Saved data entries
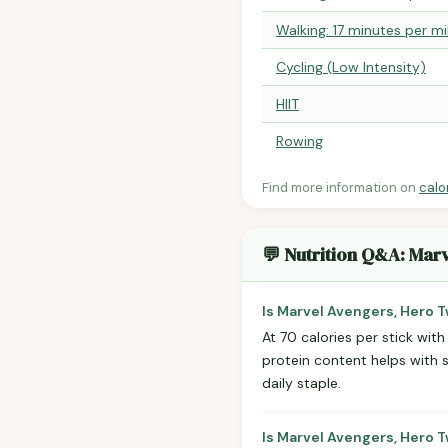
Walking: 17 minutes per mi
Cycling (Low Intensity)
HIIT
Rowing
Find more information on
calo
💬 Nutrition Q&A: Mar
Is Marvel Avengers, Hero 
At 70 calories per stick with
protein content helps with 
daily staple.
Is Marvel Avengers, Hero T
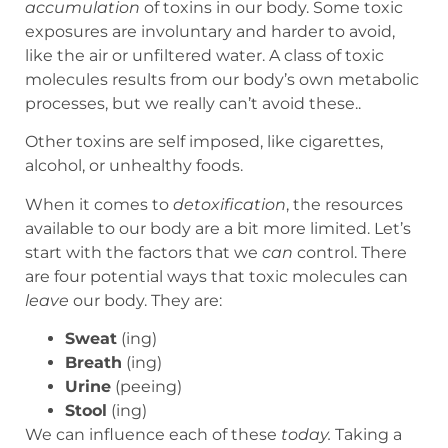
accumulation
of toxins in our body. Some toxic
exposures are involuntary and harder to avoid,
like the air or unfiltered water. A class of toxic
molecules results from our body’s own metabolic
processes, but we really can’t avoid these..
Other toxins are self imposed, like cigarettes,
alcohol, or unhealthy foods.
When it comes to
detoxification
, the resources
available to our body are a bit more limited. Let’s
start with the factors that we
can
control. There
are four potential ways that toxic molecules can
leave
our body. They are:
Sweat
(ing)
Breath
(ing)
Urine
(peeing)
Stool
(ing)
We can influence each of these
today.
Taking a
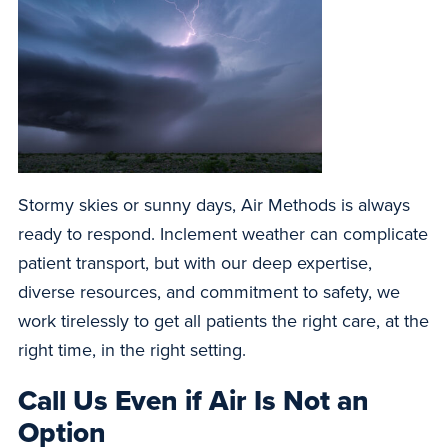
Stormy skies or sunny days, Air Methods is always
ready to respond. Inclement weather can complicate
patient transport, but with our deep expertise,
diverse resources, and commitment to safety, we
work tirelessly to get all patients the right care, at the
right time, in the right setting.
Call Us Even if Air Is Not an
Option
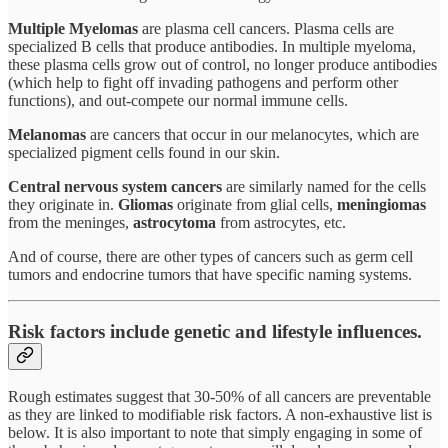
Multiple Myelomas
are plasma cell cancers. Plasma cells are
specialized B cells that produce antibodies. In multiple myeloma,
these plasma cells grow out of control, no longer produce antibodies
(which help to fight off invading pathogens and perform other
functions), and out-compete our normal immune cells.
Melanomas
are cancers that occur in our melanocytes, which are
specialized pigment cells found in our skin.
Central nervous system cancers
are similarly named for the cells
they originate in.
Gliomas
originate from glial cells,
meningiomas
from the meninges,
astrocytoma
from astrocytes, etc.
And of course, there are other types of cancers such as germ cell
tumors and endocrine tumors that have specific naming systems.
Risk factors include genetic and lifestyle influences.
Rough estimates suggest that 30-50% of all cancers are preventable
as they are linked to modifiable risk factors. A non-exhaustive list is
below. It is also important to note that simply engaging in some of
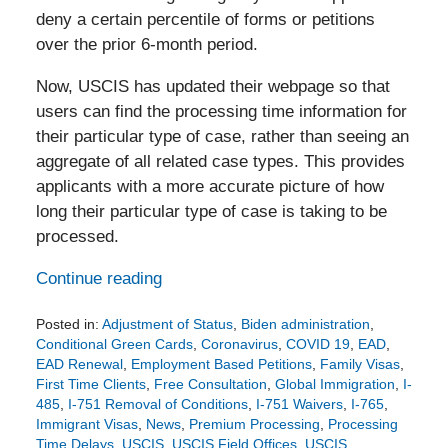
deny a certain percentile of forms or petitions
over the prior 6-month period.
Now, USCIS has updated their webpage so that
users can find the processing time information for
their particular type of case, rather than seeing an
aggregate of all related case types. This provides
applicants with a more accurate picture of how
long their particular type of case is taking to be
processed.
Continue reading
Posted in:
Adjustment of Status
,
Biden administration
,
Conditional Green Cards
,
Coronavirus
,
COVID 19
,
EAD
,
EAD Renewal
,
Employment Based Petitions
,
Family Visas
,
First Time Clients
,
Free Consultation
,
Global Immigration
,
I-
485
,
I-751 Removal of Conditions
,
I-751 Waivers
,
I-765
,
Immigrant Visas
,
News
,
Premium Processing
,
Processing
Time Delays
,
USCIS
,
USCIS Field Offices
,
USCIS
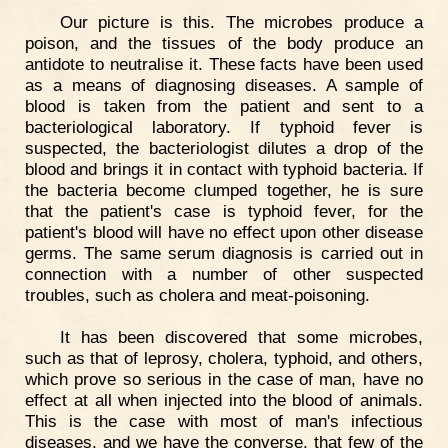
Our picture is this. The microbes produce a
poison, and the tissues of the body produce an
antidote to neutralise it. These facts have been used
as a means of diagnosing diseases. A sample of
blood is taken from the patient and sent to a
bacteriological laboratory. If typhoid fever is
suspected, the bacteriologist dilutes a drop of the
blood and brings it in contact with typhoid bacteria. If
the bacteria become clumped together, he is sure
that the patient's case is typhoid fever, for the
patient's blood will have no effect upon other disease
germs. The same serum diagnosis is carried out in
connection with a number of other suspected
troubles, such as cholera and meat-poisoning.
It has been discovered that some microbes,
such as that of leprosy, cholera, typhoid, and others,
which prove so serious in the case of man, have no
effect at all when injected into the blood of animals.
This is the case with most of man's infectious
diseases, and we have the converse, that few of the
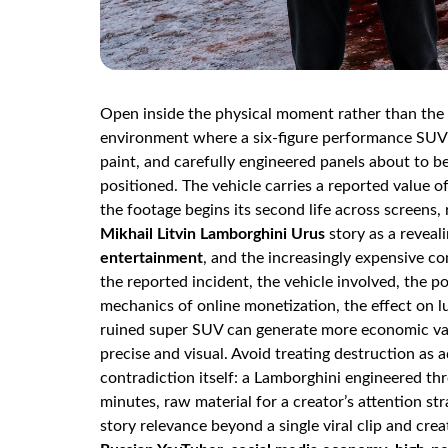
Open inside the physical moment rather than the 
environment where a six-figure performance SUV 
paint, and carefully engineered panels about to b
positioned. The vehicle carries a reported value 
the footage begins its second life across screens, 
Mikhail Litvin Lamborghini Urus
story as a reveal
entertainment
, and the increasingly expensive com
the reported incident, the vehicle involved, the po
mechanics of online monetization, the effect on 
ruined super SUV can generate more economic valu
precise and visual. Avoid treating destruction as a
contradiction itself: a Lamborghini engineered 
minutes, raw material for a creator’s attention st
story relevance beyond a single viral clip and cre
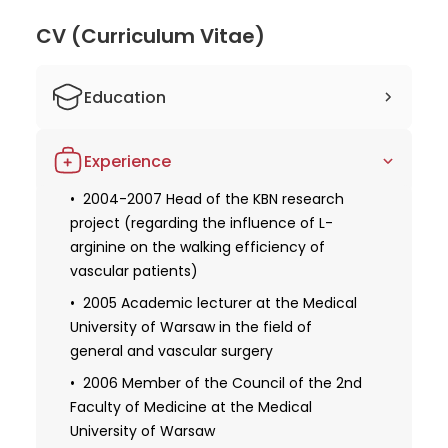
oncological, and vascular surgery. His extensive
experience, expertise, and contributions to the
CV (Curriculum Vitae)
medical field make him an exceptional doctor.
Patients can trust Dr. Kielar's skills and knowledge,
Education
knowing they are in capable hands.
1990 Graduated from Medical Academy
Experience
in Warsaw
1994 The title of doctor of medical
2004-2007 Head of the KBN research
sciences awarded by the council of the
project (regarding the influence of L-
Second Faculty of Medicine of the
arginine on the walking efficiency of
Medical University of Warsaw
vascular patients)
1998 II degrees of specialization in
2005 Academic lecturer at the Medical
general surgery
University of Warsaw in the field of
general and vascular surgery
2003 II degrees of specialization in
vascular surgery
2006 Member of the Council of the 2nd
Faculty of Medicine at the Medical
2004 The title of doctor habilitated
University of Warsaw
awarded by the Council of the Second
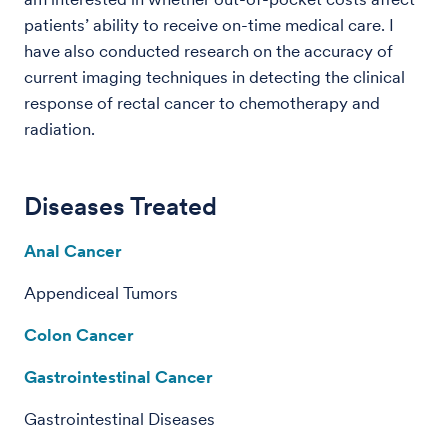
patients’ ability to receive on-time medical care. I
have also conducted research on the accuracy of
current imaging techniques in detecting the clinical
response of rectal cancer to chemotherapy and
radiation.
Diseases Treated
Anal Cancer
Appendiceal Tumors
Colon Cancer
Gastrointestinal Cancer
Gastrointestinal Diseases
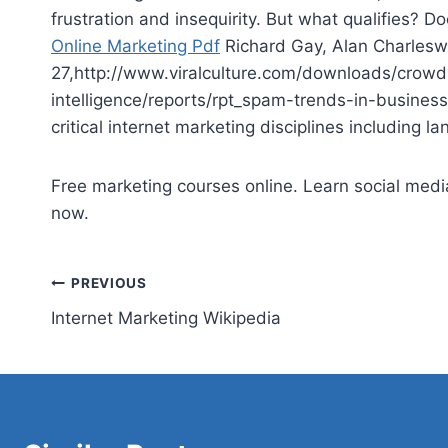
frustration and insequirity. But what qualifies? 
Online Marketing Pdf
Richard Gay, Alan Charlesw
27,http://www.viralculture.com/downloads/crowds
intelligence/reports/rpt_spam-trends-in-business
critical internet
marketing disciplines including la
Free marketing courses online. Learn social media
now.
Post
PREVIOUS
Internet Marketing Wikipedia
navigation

__Exercise description__. In the copy, omit the pictures and reproduce every entry exactly.

__Result__.
Walking: 17 minutes per mi
Cycling (Low Intensity)
HIIT
Rowing
Find more information on
calo
💬 Nutrition Q&A: Mar
Is Marvel Avengers, Hero 
At 70 calories per stick with
protein content helps with 
daily staple.
Is Marvel Avengers, Hero T
accumulation
of toxins in our body. Some toxic
exposures are involuntary and harder to avoid,
like the air or unfiltered water. A class of toxic
molecules results from our body’s own metabolic
processes, but we really can’t avoid these..
Other toxins are self imposed, like cigarettes,
alcohol, or unhealthy foods.
When it comes to
detoxification
, the resources
available to our body are a bit more limited. Let’s
start with the factors that we
can
control. There
are four potential ways that toxic molecules can
leave
our body. They are:
Sweat
(ing)
Breath
(ing)
Urine
(peeing)
Stool
(ing)
We can influence each of these
today.
Taking a
Stormy skies or sunny days, Air Methods is always
ready to respond. Inclement weather can complicate
patient transport, but with our deep expertise,
diverse resources, and commitment to safety, we
work tirelessly to get all patients the right care, at the
right time, in the right setting.
Call Us Even if Air Is Not an
Option
Multiple Myelomas
are plasma cell cancers. Plasma cells are
specialized B cells that produce antibodies. In multiple myeloma,
these plasma cells grow out of control, no longer produce antibodies
(which help to fight off invading pathogens and perform other
functions), and out-compete our normal immune cells.
Melanomas
are cancers that occur in our melanocytes, which are
specialized pigment cells found in our skin.
Central nervous system cancers
are similarly named for the cells
they originate in.
Gliomas
originate from glial cells,
meningiomas
from the meninges,
astrocytoma
from astrocytes, etc.
And of course, there are other types of cancers such as germ cell
tumors and endocrine tumors that have specific naming systems.
Risk factors include genetic and lifestyle influences.
Rough estimates suggest that 30-50% of all cancers are preventable
as they are linked to modifiable risk factors. A non-exhaustive list is
below. It is also important to note that simply engaging in some of
deny a certain percentile of forms or petitions
over the prior 6-month period.
Now, USCIS has updated their webpage so that
users can find the processing time information for
their particular type of case, rather than seeing an
aggregate of all related case types. This provides
applicants with a more accurate picture of how
long their particular type of case is taking to be
processed.
Continue reading
Posted in:
Adjustment of Status
,
Biden administration
,
Conditional Green Cards
,
Coronavirus
,
COVID 19
,
EAD
,
EAD Renewal
,
Employment Based Petitions
,
Family Visas
,
First Time Clients
,
Free Consultation
,
Global Immigration
,
I-
485
,
I-751 Removal of Conditions
,
I-751 Waivers
,
I-765
,
Immigrant Visas
,
News
,
Premium Processing
,
Processing
Time Delays
,
USCIS
,
USCIS Field Offices
,
USCIS
Our picture is this. The microbes produce a
poison, and the tissues of the body produce an
antidote to neutralise it. These facts have been used
as a means of diagnosing diseases. A sample of
blood is taken from the patient and sent to a
bacteriological laboratory. If typhoid fever is
suspected, the bacteriologist dilutes a drop of the
blood and brings it in contact with typhoid bacteria. If
the bacteria become clumped together, he is sure
that the patient's case is typhoid fever, for the
patient's blood will have no effect upon other disease
germs. The same serum diagnosis is carried out in
connection with a number of other suspected
troubles, such as cholera and meat-poisoning.
It has been discovered that some microbes,
such as that of leprosy, cholera, typhoid, and others,
which prove so serious in the case of man, have no
effect at all when injected into the blood of animals.
This is the case with most of man's infectious
diseases, and we have the converse, that few of the
Open inside the physical moment rather than the 
environment where a six-figure performance SUV 
paint, and carefully engineered panels about to b
positioned. The vehicle carries a reported value 
the footage begins its second life across screens, 
Mikhail Litvin Lamborghini Urus
story as a reveal
entertainment
, and the increasingly expensive com
the reported incident, the vehicle involved, the po
mechanics of online monetization, the effect on 
ruined super SUV can generate more economic valu
precise and visual. Avoid treating destruction as a
contradiction itself: a Lamborghini engineered 
minutes, raw material for a creator’s attention st
story relevance beyond a single viral clip and cre
oncological, and vascular surgery. His extensive
experience, expertise, and contributions to the
CV (Curriculum Vitae)
medical field make him an exceptional doctor.
Patients can trust Dr. Kielar's skills and knowledge,
Education
knowing they are in capable hands.
1990 Graduated from Medical Academy
Experience
in Warsaw
1994 The title of doctor of medical
2004-2007 Head of the KBN research
sciences awarded by the council of the
project (regarding the influence of L-
Second Faculty of Medicine of the
arginine on the walking efficiency of
Medical University of Warsaw
vascular patients)
1998 II degrees of specialization in
2005 Academic lecturer at the Medical
general surgery
University of Warsaw in the field of
general and vascular surgery
2003 II degrees of specialization in
vascular surgery
2006 Member of the Council of the 2nd
Faculty of Medicine at the Medical
2004 The title of doctor habilitated
University of Warsaw
awarded by the Council of the Second
patients’ ability to receive on-time medical care. I
have also conducted research on the accuracy of
current imaging techniques in detecting the clinical
response of rectal cancer to chemotherapy and
radiation.
Diseases Treated
Anal Cancer
Appendiceal Tumors
Colon Cancer
Gastrointestinal Cancer
Gastrointestinal Diseases
frustration and insequirity. But what qualifies? 
Online Marketing Pdf
Richard Gay, Alan Charlesw
27,http://www.viralculture.com/downloads/crowds
intelligence/reports/rpt_spam-trends-in-business
critical internet
marketing disciplines including la
Free marketing courses online. Learn social media
now.
Post
PREVIOUS
Internet Marketing Wikipedia
navigation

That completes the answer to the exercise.